Barnes enters the season as the undisputed franchise player for the first time after earning an All-Star selection as a 22-year-old last winter. Quickley, whose combination of shooting and playmaking makes him a perfect fit beside Barnes, enters the campaign as a full-time starter for the first time in his career. Barrett is coming off the best stretch of his career in the second half of last season and an impressive showing with Team Canada at the Olympics. Gradey Dick, whose size and shooting abilities are a tantalizing combo, looks more confident and complete than he did a year ago.

If those four youngsters and starting center Jakob Poeltl can ever be healthy at the same time, Toronto's starting five has the makings of a balanced and competitive unit. Meanwhile, second-round rookie guard Jamal Shead looks like he belongs (and like a future fan favorite).

Those bright spots, a much easier second-half schedule, and a comically inept bottom half of the East could conspire to keep the Raptors in the play-in race for the duration of the season.

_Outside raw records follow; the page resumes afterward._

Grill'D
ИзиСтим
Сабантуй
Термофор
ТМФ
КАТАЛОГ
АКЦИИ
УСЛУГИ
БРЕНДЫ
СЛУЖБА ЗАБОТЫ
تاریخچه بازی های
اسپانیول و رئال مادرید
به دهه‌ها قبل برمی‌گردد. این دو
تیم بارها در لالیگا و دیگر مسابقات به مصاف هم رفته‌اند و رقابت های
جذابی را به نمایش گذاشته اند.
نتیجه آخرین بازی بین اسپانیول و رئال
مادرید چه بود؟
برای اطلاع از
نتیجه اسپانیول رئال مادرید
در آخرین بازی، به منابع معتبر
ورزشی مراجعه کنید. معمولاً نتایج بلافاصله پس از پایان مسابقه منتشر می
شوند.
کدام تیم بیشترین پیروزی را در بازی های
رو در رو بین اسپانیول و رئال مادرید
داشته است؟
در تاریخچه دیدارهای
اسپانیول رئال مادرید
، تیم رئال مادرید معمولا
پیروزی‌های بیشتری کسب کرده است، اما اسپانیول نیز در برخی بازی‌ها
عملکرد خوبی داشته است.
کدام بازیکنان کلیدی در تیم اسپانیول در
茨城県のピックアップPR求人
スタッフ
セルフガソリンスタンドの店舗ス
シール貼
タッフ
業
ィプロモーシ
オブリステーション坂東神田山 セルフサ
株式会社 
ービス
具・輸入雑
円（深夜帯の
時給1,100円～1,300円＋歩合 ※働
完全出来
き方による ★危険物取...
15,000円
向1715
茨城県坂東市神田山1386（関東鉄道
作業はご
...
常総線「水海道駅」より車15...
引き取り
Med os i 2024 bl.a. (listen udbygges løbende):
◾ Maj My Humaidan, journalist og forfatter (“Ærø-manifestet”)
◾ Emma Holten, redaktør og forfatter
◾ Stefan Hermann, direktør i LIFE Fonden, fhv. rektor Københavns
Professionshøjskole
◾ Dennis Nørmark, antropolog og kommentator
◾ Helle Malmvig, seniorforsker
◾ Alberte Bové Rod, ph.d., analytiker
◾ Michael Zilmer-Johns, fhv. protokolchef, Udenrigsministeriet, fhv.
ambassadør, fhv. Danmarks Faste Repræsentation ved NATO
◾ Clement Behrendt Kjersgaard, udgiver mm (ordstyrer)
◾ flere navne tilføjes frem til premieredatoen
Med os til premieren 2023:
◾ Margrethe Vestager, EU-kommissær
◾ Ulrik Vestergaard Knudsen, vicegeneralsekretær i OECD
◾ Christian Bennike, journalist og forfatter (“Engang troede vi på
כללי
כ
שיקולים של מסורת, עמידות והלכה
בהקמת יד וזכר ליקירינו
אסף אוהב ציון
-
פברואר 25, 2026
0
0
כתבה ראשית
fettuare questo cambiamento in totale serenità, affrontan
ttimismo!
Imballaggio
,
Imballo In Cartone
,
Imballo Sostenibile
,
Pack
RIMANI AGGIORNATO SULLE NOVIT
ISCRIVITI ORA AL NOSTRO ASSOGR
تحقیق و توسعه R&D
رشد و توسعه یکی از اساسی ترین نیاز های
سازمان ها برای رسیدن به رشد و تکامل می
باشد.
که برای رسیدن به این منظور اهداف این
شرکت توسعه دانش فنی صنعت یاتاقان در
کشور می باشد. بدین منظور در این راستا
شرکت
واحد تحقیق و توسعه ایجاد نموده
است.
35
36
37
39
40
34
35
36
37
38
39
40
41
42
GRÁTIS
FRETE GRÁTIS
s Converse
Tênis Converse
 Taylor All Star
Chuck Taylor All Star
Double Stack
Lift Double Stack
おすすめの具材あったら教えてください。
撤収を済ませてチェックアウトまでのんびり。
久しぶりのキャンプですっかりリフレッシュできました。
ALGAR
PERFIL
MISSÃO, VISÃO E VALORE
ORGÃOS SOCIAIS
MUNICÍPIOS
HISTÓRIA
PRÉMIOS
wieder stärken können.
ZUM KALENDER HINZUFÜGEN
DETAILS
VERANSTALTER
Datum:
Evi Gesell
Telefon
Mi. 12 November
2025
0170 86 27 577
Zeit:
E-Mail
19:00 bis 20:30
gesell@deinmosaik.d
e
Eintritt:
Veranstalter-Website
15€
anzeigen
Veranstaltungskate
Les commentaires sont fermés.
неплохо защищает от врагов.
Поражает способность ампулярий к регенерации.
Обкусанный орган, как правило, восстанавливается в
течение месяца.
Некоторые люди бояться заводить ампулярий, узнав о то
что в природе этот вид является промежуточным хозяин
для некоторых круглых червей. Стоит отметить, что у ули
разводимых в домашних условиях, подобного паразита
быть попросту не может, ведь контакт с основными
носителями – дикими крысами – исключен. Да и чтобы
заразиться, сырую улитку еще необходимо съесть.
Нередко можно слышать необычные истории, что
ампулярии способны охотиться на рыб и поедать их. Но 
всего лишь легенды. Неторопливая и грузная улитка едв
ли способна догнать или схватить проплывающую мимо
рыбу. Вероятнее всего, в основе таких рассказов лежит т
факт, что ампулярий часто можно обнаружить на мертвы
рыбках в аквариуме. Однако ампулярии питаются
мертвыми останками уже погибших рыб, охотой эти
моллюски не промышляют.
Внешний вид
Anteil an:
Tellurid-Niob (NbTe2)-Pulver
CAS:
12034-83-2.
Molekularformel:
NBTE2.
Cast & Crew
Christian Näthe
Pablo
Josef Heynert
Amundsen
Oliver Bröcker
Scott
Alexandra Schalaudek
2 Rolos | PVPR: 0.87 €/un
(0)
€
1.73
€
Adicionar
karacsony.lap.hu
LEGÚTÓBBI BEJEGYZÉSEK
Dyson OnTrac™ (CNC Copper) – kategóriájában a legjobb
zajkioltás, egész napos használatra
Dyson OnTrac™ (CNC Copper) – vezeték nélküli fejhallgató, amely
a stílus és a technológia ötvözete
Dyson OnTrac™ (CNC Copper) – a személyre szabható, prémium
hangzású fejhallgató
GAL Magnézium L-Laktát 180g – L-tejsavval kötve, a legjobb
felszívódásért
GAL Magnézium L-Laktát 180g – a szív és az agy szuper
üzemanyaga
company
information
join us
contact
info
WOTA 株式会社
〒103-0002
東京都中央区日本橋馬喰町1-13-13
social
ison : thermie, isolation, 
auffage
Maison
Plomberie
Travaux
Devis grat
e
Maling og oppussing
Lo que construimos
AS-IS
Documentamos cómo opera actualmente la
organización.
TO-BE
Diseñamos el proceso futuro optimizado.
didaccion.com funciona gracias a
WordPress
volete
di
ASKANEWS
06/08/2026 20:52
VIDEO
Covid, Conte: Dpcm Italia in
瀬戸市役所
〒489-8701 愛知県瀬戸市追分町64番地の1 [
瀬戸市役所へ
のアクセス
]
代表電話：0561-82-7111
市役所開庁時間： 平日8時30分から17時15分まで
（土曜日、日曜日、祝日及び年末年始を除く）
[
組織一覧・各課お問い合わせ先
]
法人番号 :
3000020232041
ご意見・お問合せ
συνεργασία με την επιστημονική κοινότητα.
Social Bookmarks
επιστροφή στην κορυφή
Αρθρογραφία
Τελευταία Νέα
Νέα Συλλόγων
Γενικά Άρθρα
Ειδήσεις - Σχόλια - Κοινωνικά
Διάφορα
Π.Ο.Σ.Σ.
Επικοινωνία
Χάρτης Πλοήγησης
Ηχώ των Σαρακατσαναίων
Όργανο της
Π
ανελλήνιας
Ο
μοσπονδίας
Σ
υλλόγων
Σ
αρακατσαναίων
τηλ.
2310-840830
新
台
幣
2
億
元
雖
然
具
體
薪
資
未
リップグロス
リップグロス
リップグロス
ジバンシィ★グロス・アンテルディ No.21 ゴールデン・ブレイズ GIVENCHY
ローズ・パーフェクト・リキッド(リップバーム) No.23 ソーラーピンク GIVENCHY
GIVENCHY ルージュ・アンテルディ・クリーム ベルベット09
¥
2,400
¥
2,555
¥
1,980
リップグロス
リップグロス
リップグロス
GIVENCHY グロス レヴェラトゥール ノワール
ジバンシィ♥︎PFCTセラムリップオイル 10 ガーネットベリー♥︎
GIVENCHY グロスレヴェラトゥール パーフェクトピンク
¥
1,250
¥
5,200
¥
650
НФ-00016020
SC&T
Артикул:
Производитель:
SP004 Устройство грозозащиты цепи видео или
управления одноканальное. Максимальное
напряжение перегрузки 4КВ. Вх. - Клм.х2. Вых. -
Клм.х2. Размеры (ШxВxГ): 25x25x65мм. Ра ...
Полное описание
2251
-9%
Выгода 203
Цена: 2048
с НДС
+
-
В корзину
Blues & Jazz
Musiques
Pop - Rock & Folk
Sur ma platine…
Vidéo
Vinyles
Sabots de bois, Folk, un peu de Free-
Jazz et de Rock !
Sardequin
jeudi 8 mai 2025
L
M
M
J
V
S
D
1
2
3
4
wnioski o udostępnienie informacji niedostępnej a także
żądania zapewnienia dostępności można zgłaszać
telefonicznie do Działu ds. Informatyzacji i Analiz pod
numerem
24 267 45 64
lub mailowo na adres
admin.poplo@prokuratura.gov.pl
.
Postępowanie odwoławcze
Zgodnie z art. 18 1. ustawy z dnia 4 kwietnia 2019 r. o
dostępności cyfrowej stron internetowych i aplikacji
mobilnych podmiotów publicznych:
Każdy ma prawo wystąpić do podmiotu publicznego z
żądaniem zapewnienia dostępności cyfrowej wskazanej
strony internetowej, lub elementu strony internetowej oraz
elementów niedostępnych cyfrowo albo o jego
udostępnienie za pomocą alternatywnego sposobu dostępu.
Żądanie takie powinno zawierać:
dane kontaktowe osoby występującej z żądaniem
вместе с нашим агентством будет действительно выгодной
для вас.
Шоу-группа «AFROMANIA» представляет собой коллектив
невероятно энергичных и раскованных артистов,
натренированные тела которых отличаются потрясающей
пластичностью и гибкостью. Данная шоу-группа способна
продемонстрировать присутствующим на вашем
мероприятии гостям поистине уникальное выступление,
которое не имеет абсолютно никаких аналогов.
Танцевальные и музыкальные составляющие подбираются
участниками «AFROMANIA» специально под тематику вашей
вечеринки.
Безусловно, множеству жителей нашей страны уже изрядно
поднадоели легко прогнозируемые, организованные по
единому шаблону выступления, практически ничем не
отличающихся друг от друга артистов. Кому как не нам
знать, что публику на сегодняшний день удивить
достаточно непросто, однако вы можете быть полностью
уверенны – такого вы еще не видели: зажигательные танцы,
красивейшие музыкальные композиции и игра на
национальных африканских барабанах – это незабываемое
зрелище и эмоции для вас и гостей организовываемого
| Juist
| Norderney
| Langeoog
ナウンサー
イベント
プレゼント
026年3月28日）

But this front office is finally displaying the self-awareness required to properly execute a rebuild, and it's unlikely to be tempted by any fool's gold.

An unforgiving schedule over the next couple of months should drive the point home.

"Every game is an amazing opportunity for us to go out there and compete, and to learn," Rajakovic said on opening night. "Obviously when you're playing against more experienced and better teams, that's asking for more of your preparation - to give more and to compete against those teams. But you also learn what you need to work on and how to improve as a team."

If Wednesday's opener against a playoff-tested Cavs team was any indication, there's a lot to learn, and even more ground to make up. Ujiri and Co. surely realize internal improvements alone won't get them there.

"We have a clear path now going forward," Ujiri said on media day.

All signs point to that path - and the schedule - taking the Raptors to the top of the lottery before it takes them back to the top of the East.

Joseph Casciaro is theScore's lead Raptors and NBA reporter.